**** SUPPLIED MATERIAL

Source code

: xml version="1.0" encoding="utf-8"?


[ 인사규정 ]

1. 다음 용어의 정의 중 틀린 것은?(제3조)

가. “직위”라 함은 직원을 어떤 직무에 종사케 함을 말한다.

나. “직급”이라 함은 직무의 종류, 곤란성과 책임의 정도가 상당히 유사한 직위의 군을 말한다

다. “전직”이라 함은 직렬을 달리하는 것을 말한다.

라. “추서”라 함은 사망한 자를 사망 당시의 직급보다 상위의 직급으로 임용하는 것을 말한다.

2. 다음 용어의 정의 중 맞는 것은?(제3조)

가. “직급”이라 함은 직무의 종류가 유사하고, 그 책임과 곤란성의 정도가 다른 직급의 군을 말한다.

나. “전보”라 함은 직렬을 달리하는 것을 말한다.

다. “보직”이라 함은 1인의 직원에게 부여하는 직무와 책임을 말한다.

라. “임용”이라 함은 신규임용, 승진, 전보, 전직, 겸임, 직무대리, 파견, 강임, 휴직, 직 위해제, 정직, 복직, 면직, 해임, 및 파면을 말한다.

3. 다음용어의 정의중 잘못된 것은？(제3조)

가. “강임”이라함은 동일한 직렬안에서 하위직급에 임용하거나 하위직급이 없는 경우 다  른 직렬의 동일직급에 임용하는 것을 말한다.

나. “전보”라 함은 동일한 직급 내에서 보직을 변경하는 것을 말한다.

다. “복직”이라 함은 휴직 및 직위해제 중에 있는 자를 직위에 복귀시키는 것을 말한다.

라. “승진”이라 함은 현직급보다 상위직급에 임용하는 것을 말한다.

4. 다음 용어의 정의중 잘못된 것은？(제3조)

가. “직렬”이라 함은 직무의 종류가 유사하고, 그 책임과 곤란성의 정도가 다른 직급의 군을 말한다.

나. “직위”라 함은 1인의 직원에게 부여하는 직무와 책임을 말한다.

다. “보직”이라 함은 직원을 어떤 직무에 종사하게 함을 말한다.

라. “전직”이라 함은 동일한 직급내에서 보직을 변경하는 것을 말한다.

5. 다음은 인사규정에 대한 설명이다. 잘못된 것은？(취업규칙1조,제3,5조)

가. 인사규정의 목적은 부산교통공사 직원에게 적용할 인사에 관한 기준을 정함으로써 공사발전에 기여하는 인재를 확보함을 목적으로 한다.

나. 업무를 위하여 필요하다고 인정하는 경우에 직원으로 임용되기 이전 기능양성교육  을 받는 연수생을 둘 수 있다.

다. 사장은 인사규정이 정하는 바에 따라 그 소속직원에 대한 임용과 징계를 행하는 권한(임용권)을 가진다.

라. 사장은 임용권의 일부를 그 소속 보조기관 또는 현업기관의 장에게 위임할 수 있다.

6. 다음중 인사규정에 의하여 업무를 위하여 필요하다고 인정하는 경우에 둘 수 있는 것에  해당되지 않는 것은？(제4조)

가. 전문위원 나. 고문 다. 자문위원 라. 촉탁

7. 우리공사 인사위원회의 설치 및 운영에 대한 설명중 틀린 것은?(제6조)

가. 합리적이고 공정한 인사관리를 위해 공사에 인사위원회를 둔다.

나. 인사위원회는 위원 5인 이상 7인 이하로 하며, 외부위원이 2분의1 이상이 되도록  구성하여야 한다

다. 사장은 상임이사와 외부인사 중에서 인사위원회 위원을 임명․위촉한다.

********
**** SUPPLIED MATERIAL

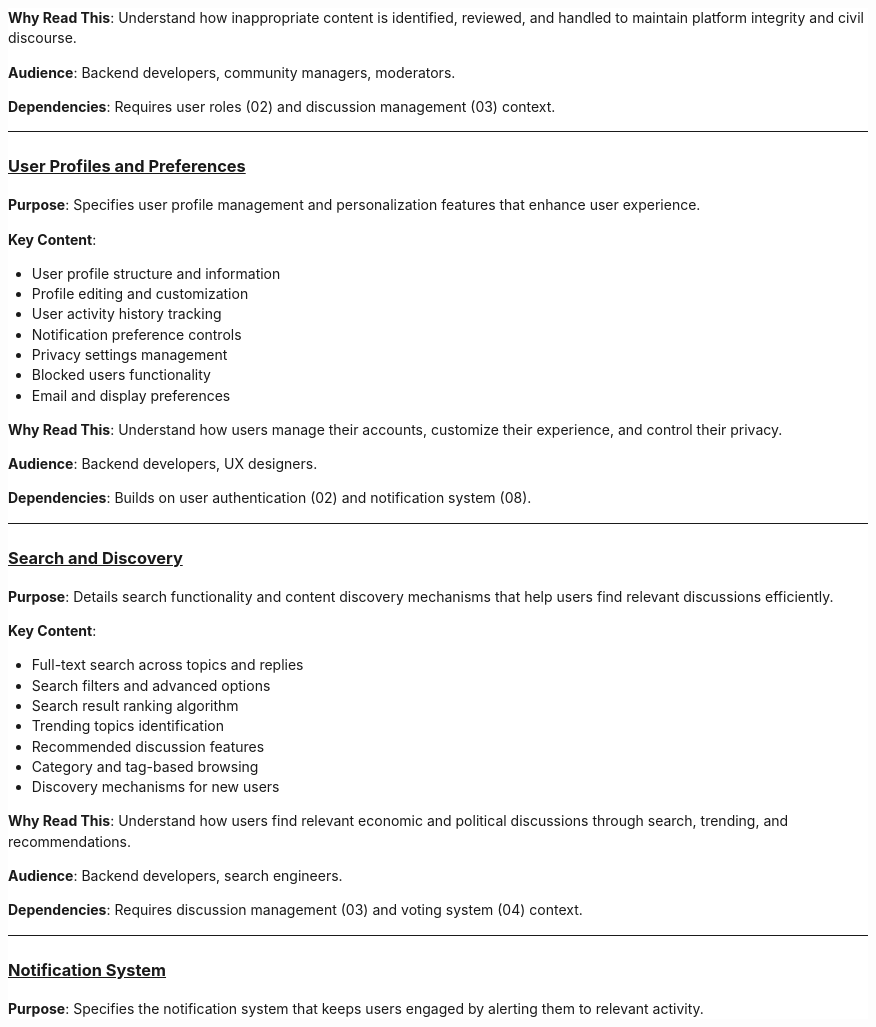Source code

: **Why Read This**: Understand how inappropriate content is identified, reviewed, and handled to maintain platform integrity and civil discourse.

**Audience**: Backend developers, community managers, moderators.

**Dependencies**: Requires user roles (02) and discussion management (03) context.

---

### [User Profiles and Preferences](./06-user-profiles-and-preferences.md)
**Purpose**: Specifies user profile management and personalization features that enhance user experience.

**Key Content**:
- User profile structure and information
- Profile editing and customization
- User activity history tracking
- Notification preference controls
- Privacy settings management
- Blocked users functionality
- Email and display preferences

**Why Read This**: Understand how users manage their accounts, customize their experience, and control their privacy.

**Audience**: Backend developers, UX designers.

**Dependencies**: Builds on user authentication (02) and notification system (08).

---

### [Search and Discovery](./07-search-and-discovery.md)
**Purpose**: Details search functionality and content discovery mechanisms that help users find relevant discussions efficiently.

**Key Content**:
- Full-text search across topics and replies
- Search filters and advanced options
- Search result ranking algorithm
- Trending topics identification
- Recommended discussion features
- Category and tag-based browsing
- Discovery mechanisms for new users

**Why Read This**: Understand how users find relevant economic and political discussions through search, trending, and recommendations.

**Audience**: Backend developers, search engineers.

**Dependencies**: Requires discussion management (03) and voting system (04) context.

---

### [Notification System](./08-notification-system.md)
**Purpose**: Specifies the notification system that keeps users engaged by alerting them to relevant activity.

********

◆ EXERCISE:
Return the lines from the line with "4. 다음 용어의 정의중 잘못된 것은？(제3조)" to the line with "5. 다음은 인사규정에 대한 설명이다. 잘못된 것은？(취업규칙1조,제3,5조)" in the entries above, both included, unchanged and with nothing else.

◆ ANSWER TO THIS EXERCISE:
4. 다음 용어의 정의중 잘못된 것은？(제3조)

가. “직렬”이라 함은 직무의 종류가 유사하고, 그 책임과 곤란성의 정도가 다른 직급의 군을 말한다.

나. “직위”라 함은 1인의 직원에게 부여하는 직무와 책임을 말한다.

다. “보직”이라 함은 직원을 어떤 직무에 종사하게 함을 말한다.

라. “전직”이라 함은 동일한 직급내에서 보직을 변경하는 것을 말한다.

5. 다음은 인사규정에 대한 설명이다. 잘못된 것은？(취업규칙1조,제3,5조)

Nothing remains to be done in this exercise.